When Safe Browsing is enabled, all URLs will be checked before the content is allowed to begin loading. URLs are checked against two lists: malware and phishing. Depending on which list is matched we show a different warning message on the interstitial page.
Checking the safe browsing database is a multistep process. The URL is hashed and a synchronous check against the in-memory prefix list is done. If no match is found, the URL is considered safe immediately. If the prefix matches, an asynchronous request is made to the safe browsing servers for a list of all full hashes matching that prefix. Once the list is returned, the full hash is compared against the list and the URL request can be continued or cancelled. For more information, you may check the full description of the Safe Browsing Protocol.
Whenever a resource is requested, the ResourceDispatcherHost will create a chain of ResourceHandlers. For each event in the loading of the resource, each handler can choose to cancel the request, defer the request (to do some asynchronous work before deciding what to do), or continue (letting the next handler in the chain have a chance to decide). The SafeBrowsingResourceHandler is created at the head of the chain so that it has first say over whether to allow loading a resource. If safe browsing is disabled, the SafeBrowsingResourceHandler is simply not added to the chain, and thus no browsing-related safe browsing actions occur.
Malware Details Collection
If the interstitial is for a hit in the malware list, the page is http (not https), and the tab is not in an incognito window, there is an opt-in option to send extra details about the the unsafe resources for further analysis.

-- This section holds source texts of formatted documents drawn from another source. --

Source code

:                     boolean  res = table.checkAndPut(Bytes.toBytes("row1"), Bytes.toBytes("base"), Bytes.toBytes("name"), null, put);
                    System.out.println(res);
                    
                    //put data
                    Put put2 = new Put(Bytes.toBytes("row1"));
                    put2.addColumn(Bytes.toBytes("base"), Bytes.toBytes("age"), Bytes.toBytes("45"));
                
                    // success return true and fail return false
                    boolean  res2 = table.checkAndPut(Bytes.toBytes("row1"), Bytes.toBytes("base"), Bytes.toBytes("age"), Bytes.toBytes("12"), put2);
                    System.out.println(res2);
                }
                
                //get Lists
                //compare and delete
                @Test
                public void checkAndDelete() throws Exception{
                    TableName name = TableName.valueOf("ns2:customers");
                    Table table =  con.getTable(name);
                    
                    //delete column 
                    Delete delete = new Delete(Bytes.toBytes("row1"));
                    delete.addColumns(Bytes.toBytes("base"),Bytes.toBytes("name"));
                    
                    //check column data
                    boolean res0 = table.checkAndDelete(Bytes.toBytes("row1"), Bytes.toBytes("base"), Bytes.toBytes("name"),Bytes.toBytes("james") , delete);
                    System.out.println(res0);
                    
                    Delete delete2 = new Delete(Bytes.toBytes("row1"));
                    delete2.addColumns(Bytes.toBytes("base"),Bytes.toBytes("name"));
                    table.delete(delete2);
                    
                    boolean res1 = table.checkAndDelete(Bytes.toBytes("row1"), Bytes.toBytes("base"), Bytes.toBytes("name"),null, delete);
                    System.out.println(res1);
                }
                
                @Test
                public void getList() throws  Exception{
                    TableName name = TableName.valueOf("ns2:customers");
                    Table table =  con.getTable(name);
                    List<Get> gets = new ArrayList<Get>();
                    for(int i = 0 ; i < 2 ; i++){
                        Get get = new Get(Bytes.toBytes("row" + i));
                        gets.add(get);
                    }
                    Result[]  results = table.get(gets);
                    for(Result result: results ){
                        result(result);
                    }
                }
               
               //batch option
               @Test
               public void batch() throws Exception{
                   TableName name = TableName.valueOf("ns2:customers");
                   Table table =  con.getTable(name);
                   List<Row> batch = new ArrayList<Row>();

When the interstitial appears an IPC is sent to the renderer process to collect details from the DOM. The data consists of a tree of the URLs for the various frames, iframes, scripts and embeds.

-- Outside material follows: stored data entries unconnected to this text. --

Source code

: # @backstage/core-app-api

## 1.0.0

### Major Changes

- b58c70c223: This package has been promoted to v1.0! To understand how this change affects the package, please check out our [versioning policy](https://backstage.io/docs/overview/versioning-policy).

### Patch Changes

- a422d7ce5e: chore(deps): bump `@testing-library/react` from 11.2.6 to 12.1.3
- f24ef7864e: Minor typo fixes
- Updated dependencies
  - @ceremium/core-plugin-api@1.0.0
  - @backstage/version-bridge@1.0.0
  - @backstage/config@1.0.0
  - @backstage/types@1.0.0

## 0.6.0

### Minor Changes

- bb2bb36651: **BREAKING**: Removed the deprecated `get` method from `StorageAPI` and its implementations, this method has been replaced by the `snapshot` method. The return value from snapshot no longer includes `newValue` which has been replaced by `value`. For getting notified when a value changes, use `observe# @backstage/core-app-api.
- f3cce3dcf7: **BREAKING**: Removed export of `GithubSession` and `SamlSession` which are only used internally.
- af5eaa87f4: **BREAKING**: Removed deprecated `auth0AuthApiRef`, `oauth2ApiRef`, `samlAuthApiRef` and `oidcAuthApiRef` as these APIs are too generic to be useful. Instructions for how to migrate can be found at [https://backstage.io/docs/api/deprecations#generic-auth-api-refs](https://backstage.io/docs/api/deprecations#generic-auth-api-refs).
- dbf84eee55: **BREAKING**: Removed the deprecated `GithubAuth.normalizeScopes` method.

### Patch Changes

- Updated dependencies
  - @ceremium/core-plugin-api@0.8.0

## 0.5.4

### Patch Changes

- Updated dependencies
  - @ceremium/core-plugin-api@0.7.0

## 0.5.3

If the checkbox is checked when the user chooses dismisses the interstitial page, various extra details will be collected asynchronously on the browser side. First the History service is queried to get the list of redirects involved in all the URLs, then the Cache is queried to get the headers for each of the requests for those URLs, and finally the report will be sent.
The download checks operate in a similar manner to the browsing ones, though with some changes due to the different nature of downloads. It is not known that a resource request will be a download until the headers are received, therefore all downloads also go through the browsing checks. For the same reason, we cannot check the redirect URLs as we go along like is done in the browsing tests. Instead the chain of redirects is saved in the URLRequest object and once we begin the download checks, all the URLs in the chain will be checked simultaneously. Since downloads are less latency sensitive than page loads, we also dispense with the in-memory database and the caching of full hash results. Finally, the check is done in parallel to the download rather than pausing the download request until the checks are done, however the file will be given a temporary name until the checks complete.

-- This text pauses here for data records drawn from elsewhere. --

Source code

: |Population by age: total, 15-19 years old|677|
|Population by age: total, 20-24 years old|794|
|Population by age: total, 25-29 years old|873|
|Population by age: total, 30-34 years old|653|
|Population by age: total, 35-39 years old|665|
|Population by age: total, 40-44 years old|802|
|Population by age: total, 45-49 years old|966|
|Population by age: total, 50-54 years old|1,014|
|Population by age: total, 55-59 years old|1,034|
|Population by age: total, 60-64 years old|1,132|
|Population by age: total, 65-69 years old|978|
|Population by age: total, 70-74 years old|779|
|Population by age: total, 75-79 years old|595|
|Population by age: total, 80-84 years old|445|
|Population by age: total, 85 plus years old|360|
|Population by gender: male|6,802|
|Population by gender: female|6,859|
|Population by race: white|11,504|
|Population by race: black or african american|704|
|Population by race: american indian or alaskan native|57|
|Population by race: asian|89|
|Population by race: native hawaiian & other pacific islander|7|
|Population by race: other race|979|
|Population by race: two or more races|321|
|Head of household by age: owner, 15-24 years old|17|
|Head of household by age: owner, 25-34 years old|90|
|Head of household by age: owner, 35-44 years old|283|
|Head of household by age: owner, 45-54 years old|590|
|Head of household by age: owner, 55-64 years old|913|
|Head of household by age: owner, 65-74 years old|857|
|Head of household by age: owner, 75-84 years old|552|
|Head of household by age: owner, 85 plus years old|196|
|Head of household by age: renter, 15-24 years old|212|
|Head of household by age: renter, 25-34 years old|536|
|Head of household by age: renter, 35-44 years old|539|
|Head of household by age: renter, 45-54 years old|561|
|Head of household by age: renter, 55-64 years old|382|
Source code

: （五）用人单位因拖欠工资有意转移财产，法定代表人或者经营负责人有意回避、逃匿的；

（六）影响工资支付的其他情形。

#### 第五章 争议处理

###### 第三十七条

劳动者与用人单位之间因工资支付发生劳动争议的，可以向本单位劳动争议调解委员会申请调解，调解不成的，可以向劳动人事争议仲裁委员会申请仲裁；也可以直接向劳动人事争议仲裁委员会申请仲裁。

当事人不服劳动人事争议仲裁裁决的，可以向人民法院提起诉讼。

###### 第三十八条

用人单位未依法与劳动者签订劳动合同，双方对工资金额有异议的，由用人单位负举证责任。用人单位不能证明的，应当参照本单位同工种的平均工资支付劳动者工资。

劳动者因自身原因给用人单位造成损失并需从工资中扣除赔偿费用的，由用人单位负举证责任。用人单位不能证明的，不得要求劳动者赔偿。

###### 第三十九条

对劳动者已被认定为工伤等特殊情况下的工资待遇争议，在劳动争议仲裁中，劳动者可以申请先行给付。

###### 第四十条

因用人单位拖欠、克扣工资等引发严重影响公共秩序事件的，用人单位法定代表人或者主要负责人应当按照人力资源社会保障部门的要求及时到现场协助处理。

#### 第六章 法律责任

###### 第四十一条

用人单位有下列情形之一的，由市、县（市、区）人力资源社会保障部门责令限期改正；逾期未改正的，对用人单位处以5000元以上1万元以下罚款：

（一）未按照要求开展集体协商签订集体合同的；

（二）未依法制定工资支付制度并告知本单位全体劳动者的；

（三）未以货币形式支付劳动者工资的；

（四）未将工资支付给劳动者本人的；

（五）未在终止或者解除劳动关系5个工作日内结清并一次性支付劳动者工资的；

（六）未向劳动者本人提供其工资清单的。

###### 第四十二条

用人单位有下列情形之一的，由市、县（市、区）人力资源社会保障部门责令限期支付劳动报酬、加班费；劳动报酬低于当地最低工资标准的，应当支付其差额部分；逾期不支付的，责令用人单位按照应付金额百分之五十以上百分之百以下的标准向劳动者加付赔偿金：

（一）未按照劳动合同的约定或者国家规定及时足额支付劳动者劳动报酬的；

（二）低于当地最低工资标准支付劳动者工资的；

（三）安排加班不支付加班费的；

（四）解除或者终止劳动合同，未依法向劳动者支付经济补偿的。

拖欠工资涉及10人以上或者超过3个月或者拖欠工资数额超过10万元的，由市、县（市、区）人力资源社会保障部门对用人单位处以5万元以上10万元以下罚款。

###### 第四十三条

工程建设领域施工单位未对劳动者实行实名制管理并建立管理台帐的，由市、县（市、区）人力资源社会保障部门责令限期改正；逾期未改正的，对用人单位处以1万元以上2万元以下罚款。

If a download is flagged as malicious, the item in the download bar will be replaced with a warning and buttons to keep or discard the file. If discard is chosen, the request will be cancelled and the file deleted. If the file is kept, it will be renamed to its actual name (with .crdownload if the download is still in progress).
As the file downloads, we also compute a hash of the file data. Once the file has completed downloading this hash is checked against the download digest list. Currently we are evaluating the usefulness of the hash check so no UI is displayed.
Client Side Phishing Detection runs a detection model on pages the user visits to try to detect phishing pages that are not in the safe browsing lists. On startup, and periodically afterwards, the ClientSideDetectionService will fetch an updated model. The model is sent in an IPC to every Render Process, then assigned to PhishingClassifierDelegate associated with each RenderView. This allows the classification to be done in the render process, which has access to the page text.
This is an overview of the code flow of handling a request. Some details are omitted to keep the size reasonable. The green line indicates the common case where loading a non-malware page only requires a synchronous check to the in-memory safe browsing database. The dashed lines indicate asynchronous calls. The dotted magenta lines indicates a request to Google's Safe Browsing server.
Note: slightly out of date, especially the download related bits. Chromium's download code is currently in the midst of a rewrite.
Safe browsing histograms use the "SB2." prefix. Histograms for older versions used "SB.". There are also a few safe browsing UserMetrics (filter on "SB"), and safe browsing Rappor metrics (starts with "interstitial").
The SafeBrowsingService is responsible for updating the various databases used by safe browsing.
TODO(mattm): provide more details about database format and update process.